Во второй половине этого Дня Текущего с крыши башни в обезлюдевшую зону опустились светящиеся голубовато «выросты» — и принялись собирать, захватывать, втягивать также голубеющие от их прикосновения, уменьшающиеся в искорки обломки бетона и арматуры, искареженную технику.
Делалось это столь быстро и бесшумно, что единственный видевший все человек, комендант
Петренко, думал: то ли ему это снится, то ли он сошел с ума; даже не стал звонить начальству.
Если бы сие наблюдали сотрудники отдела Мендельзона (краевых НПВ-явлений), то они, вне всякого сомнения, истолковали бы видимое в духе гипотезы своего шефа о «явлениях последействия Шаротряса». Но поскольку из-за завалов доступ в свое помещение в башне был труден, они сочли за благо на работу в сей день не прийти. И ничего не увидели. А жаль.
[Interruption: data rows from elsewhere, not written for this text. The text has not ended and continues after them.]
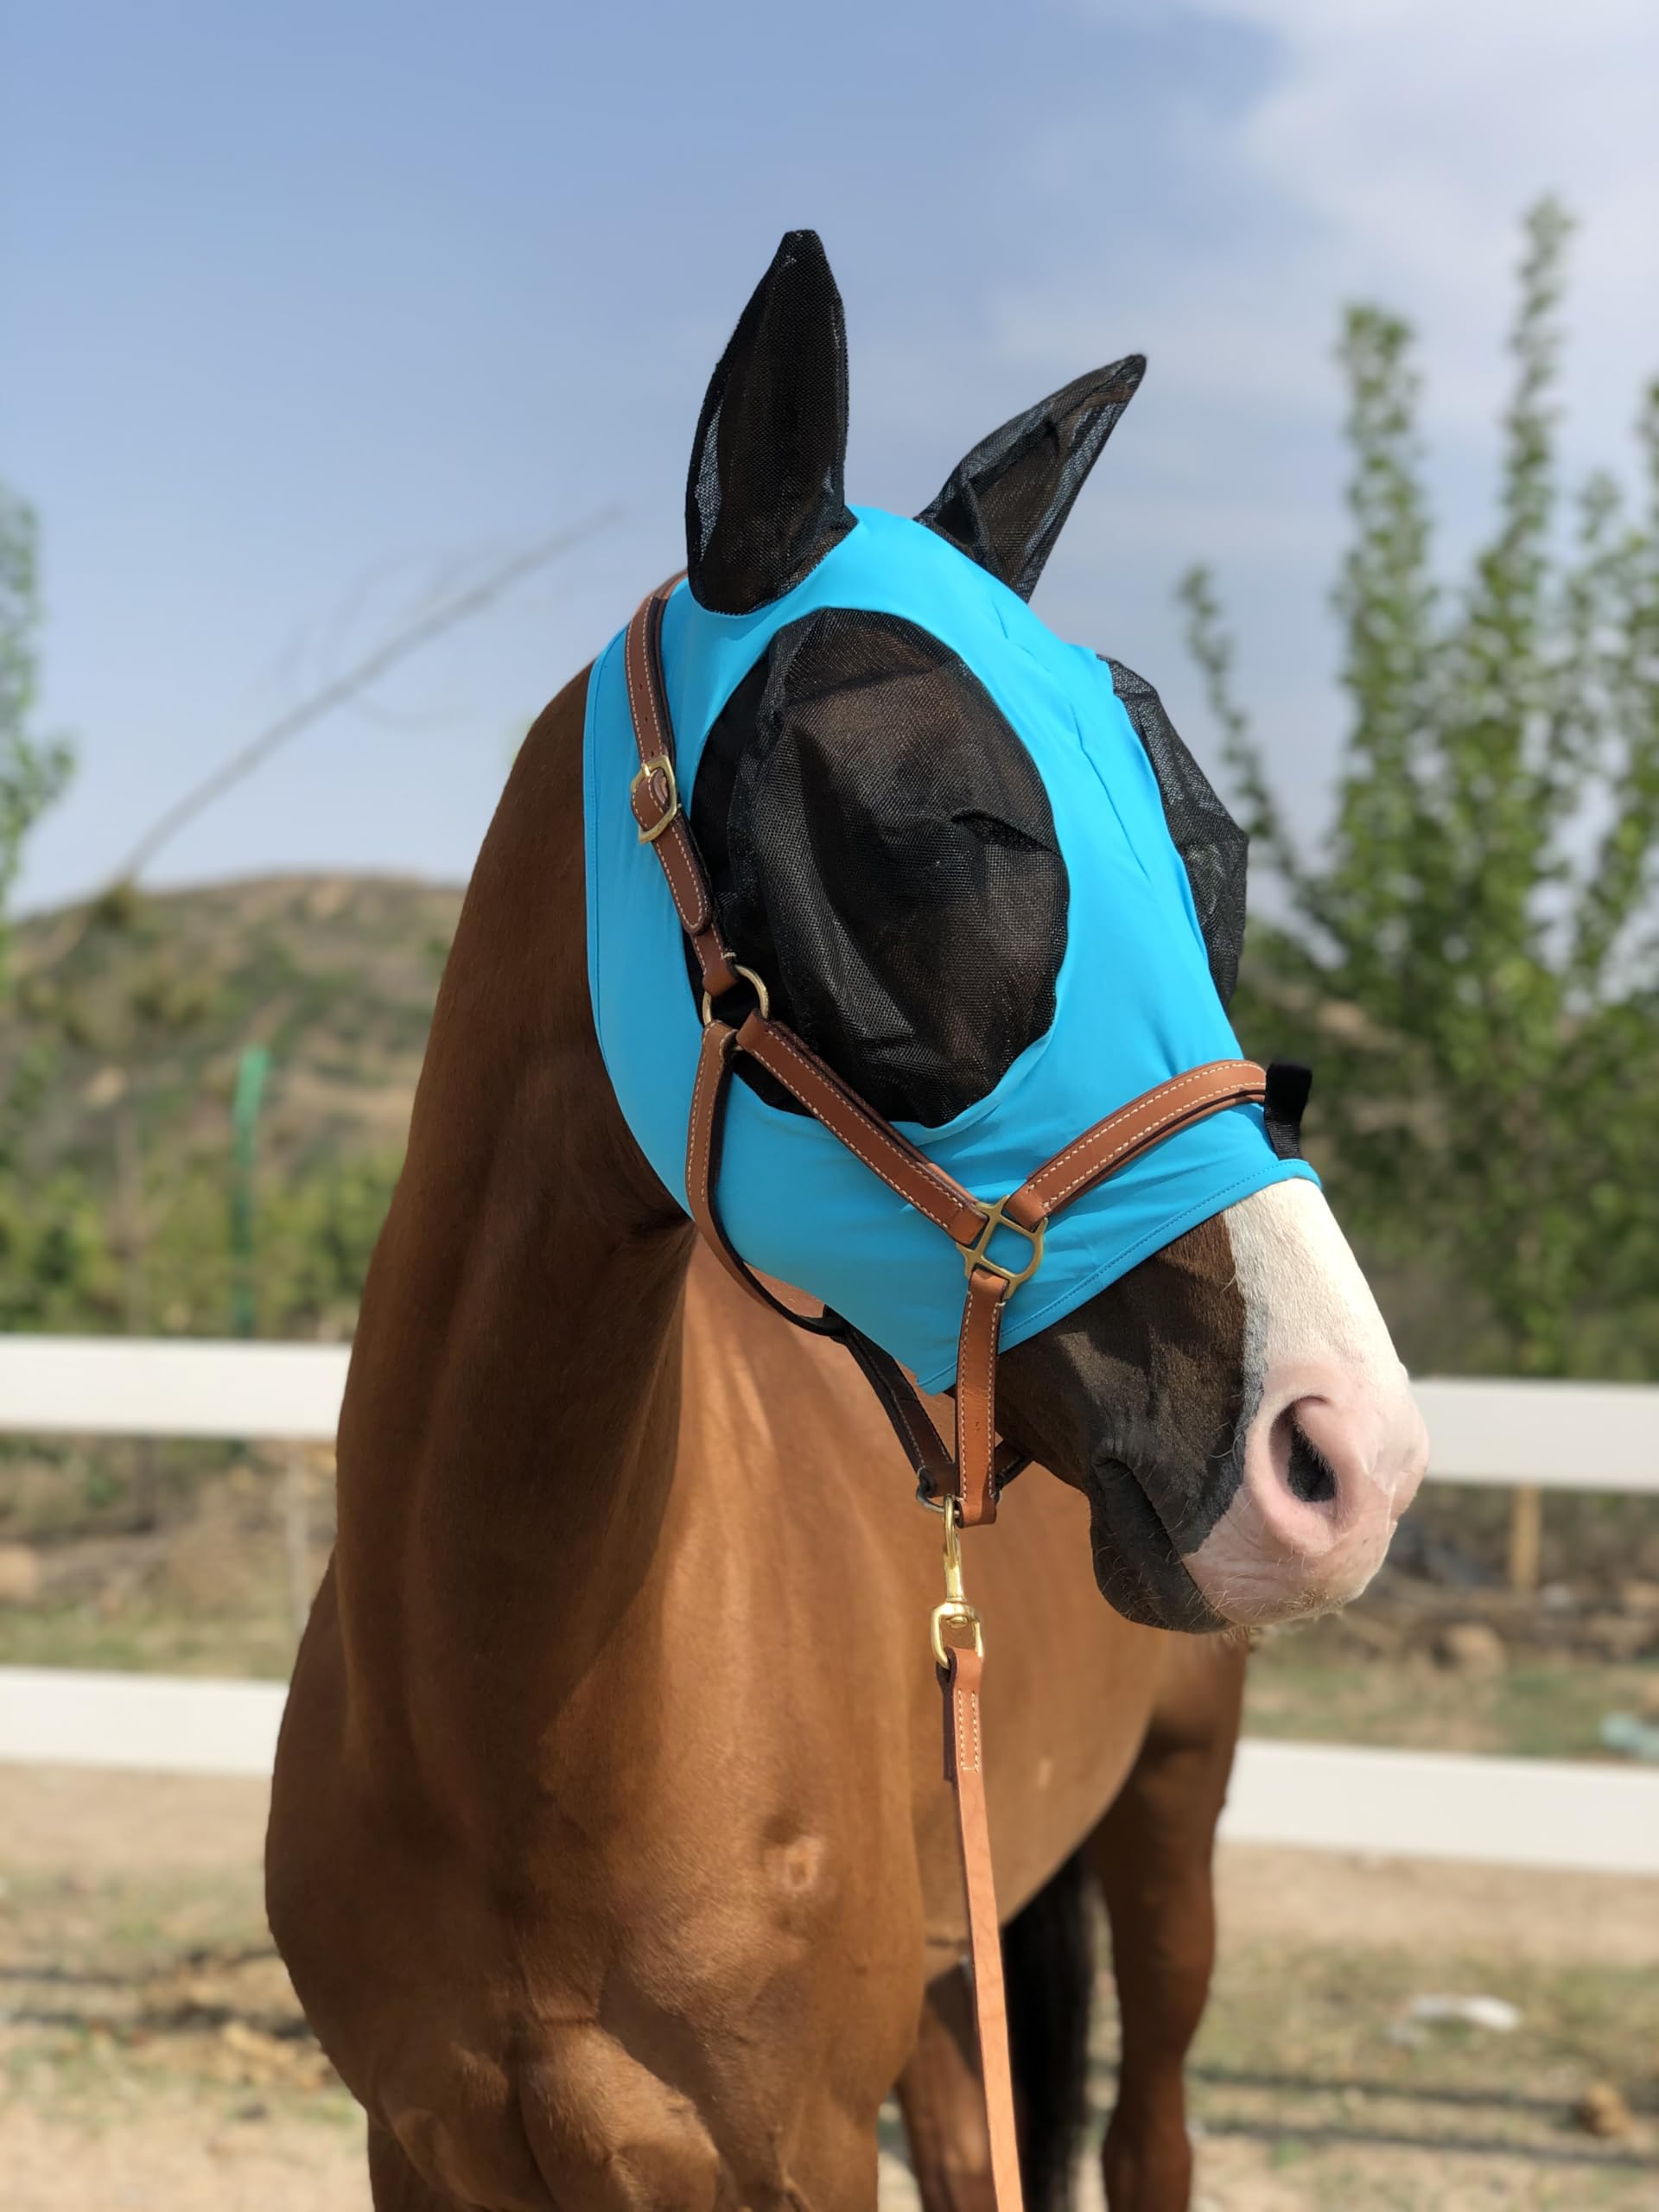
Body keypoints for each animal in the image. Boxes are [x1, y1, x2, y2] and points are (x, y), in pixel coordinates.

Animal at [267, 231, 1426, 2212]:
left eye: (1214, 851)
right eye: (938, 825)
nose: (1343, 1452)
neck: (516, 1716)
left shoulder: (798, 2153)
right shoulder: (419, 2147)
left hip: (1167, 1836)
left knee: (1152, 2128)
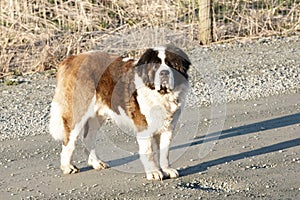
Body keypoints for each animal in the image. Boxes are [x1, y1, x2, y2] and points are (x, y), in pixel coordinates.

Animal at [49, 44, 190, 180]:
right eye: (155, 65)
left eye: (171, 64)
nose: (164, 73)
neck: (161, 95)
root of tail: (72, 59)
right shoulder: (144, 126)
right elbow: (148, 151)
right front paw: (154, 172)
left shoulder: (168, 127)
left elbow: (165, 152)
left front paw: (167, 169)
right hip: (79, 112)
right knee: (69, 141)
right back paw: (67, 167)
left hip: (97, 116)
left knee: (88, 138)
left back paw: (96, 163)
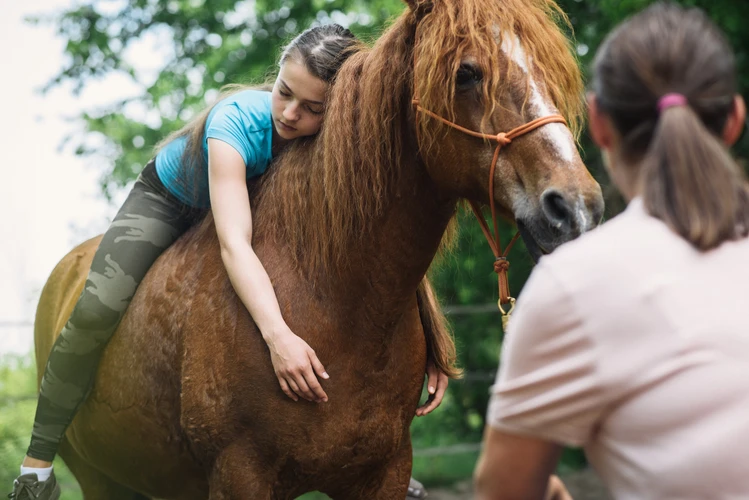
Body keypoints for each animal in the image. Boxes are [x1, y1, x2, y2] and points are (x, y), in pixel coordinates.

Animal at [33, 0, 604, 497]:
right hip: (101, 477)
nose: (575, 207)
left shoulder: (385, 474)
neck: (332, 297)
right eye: (466, 73)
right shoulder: (241, 476)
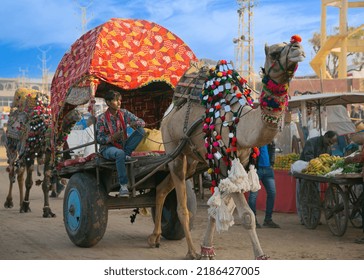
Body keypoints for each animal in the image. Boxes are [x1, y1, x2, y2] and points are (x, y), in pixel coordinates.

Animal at [3, 87, 55, 217]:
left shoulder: (47, 153)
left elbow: (46, 183)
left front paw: (47, 210)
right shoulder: (29, 152)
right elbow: (29, 182)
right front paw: (26, 205)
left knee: (19, 172)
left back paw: (20, 203)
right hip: (12, 145)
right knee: (12, 171)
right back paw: (9, 202)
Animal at [148, 35, 304, 260]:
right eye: (274, 53)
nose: (297, 47)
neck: (241, 125)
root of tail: (167, 114)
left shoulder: (231, 166)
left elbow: (215, 211)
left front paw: (207, 250)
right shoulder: (224, 165)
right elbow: (247, 216)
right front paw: (260, 256)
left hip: (192, 160)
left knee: (161, 189)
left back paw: (155, 238)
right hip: (173, 150)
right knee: (182, 207)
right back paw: (190, 251)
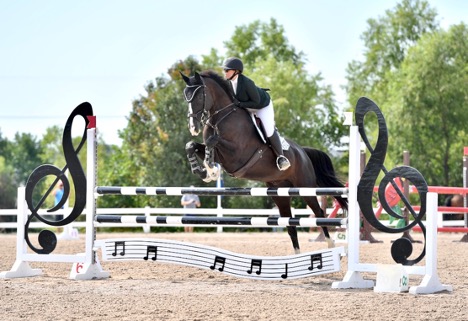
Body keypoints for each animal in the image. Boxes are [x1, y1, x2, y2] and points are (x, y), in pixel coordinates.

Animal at [179, 70, 348, 252]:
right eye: (186, 97)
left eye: (199, 96)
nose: (193, 127)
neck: (221, 117)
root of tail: (303, 152)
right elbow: (191, 145)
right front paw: (203, 171)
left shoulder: (237, 155)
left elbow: (213, 141)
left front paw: (210, 169)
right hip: (280, 193)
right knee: (290, 223)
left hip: (305, 188)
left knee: (318, 213)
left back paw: (330, 244)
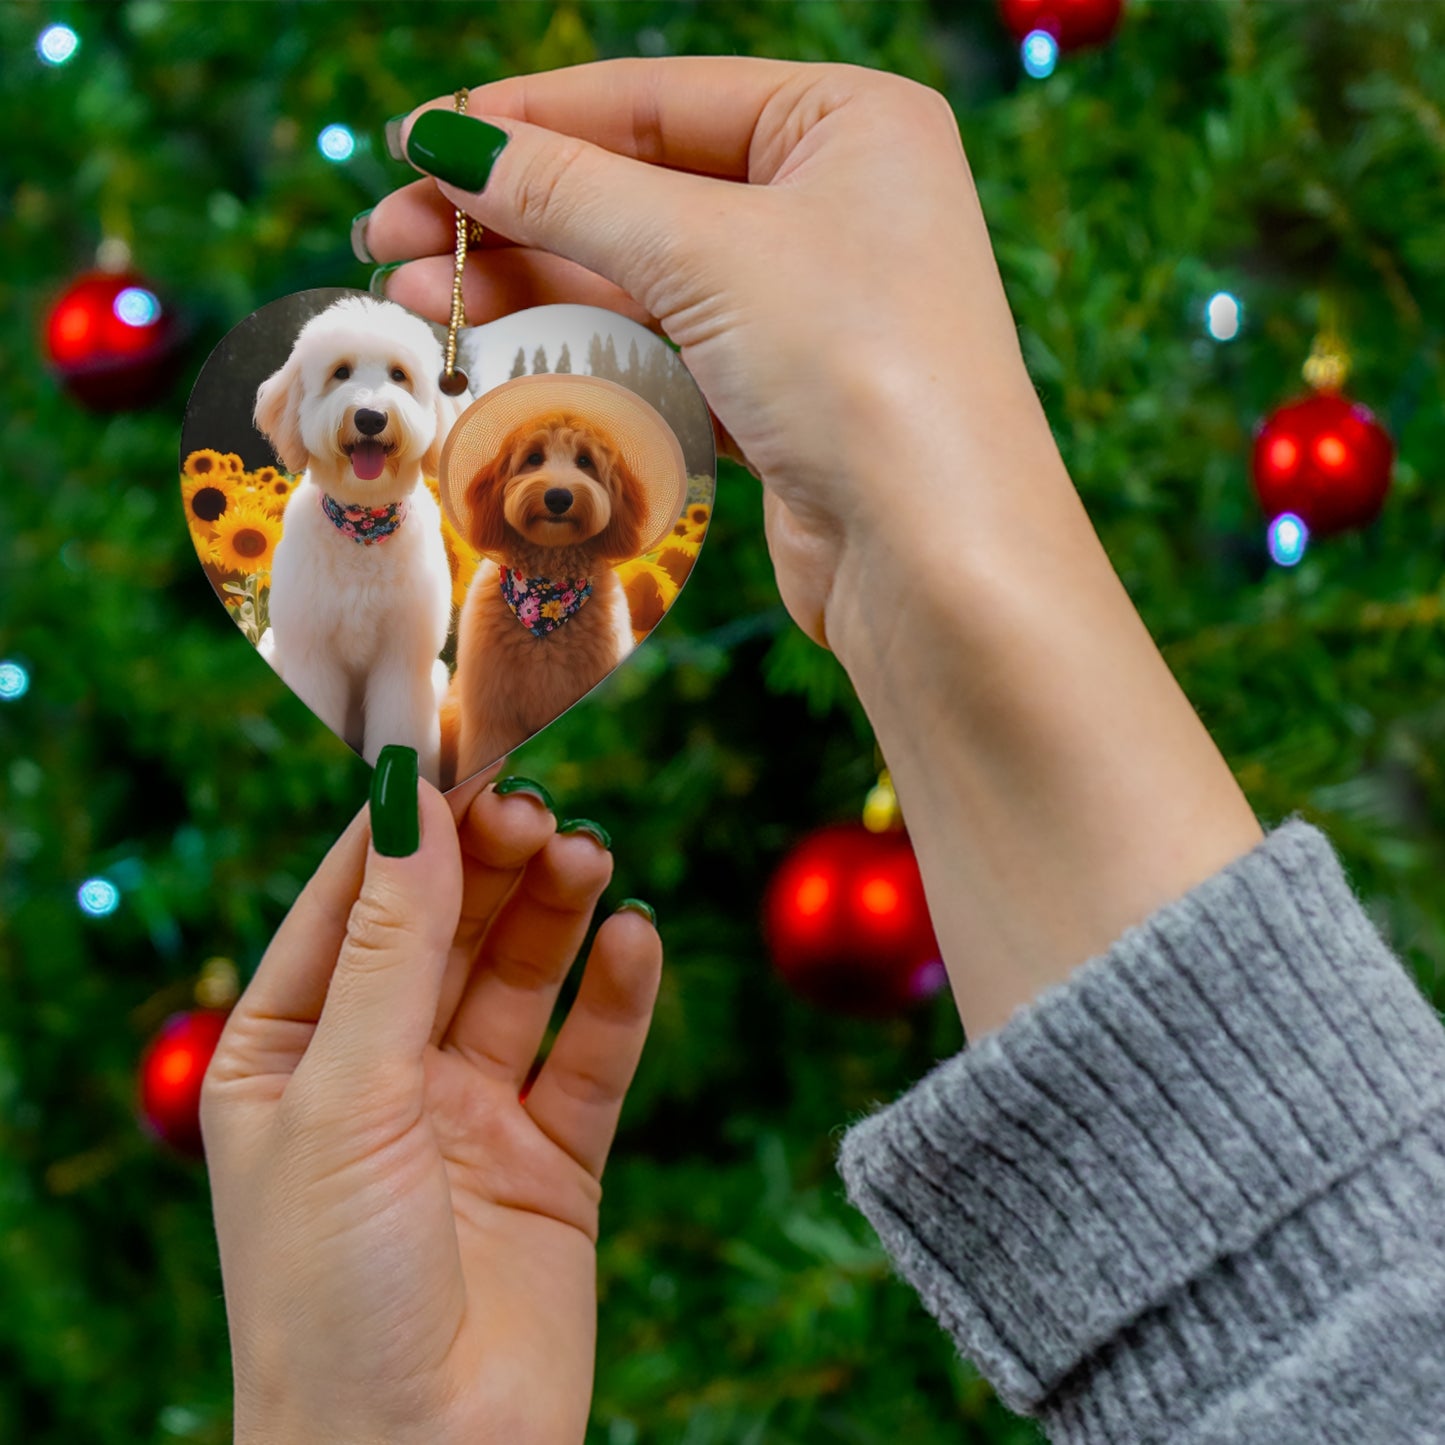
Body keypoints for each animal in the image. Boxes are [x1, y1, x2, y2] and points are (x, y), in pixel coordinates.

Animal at [251, 294, 459, 786]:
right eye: (340, 372)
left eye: (399, 375)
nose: (369, 417)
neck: (363, 529)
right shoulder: (312, 655)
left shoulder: (404, 662)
На следующее утро Петренко показал очищенную зону Бурову: так, мол, и так, на моих глазах все ушло вверх. Как, почему — не ведаю. Будто оправдывался.
День текущий 17.3941 сент ИЛИ
18 сентября 9 ч 27 мин 30 сек
349-й день Шара
18 сент 18 ч 55 мин в зоне
Так к новому направлению присоединился Виктор Федорович.
Хуже того, вышло так, что вторым «подопытным» после гусей, на которых открыли и опробовали эффект — впоследствии режим — РР-ОО («Разуть-Раздеть — Остричь-Обрить»), оказался в освоении и испытании его именно новоиспеченный главный инженер.
Он — новая метла, коя чисто метет, герой Шаротряса и вообще — завелся, увидев очищенную без его ведома зону, взмыл наверх, чтоб узнать, распечь, снять стружку и привести в чувство. Новациями его не возьмешь, душу не тронешь, он сам мастер новаций. Хорошо, конечно, что расчистили, одной проблемой меньше. Но почему без него решили и действуют?! И куда все дели, там же много ценного?..
18+43 сент 16 ч на уровне К110
Мастерские для НПВ-схронов
… Жизнь их была чудо — и она была жизнь
Показать, куда дели собранный в зоне хлам, можно было единственным способом: поместить Виктора Федоровича в ту же Ловушку типа ящик. В НПВ-хранилище, НПВ-схрон с К50. Потому что выпростать все из него в комнате на 149-м уровне было некуда.
Повороты ручек — из «ящика» выступило прозрачное, заметное только по искажению предметов, облачко — и втянуло уменьшающегося Бурова. Он там начал светиться и растерянно-быстро сучить ручками-ножками. А когда через полминуты выпустили (при К50 он провел там, мечась и брыкаясь во тьме и неизвестности, полчаса), он сел на пол — голый, беленький, без шевелюры и бровей, только на правой руке ЧЛВ на металлическом браслете, — смотрел на Панкратова и Климова широко распахнутыми глазами, блаженно улыбался и тянул:
— Ми-ишкааа… чтооо это-о?
Потому что Буров все-таки был Буров: прежде всего инженер-исследователь, а уж потом главный или еще какой-то.
Дали прикрыться, одели во что нашлось, потом объяснили.
— Ребята, это же решение тысячи проблем!
Виктор Федорович сразу настолько включился в проблему, что за время пребывания наверху в этот же день 18 сентября успел обрасти волосами и бровями.
Так он стал пятым в этом деле. Впрочем, по вкладу своему скоро опередил других, сравнялся с Панкратовым. Буров был Буров.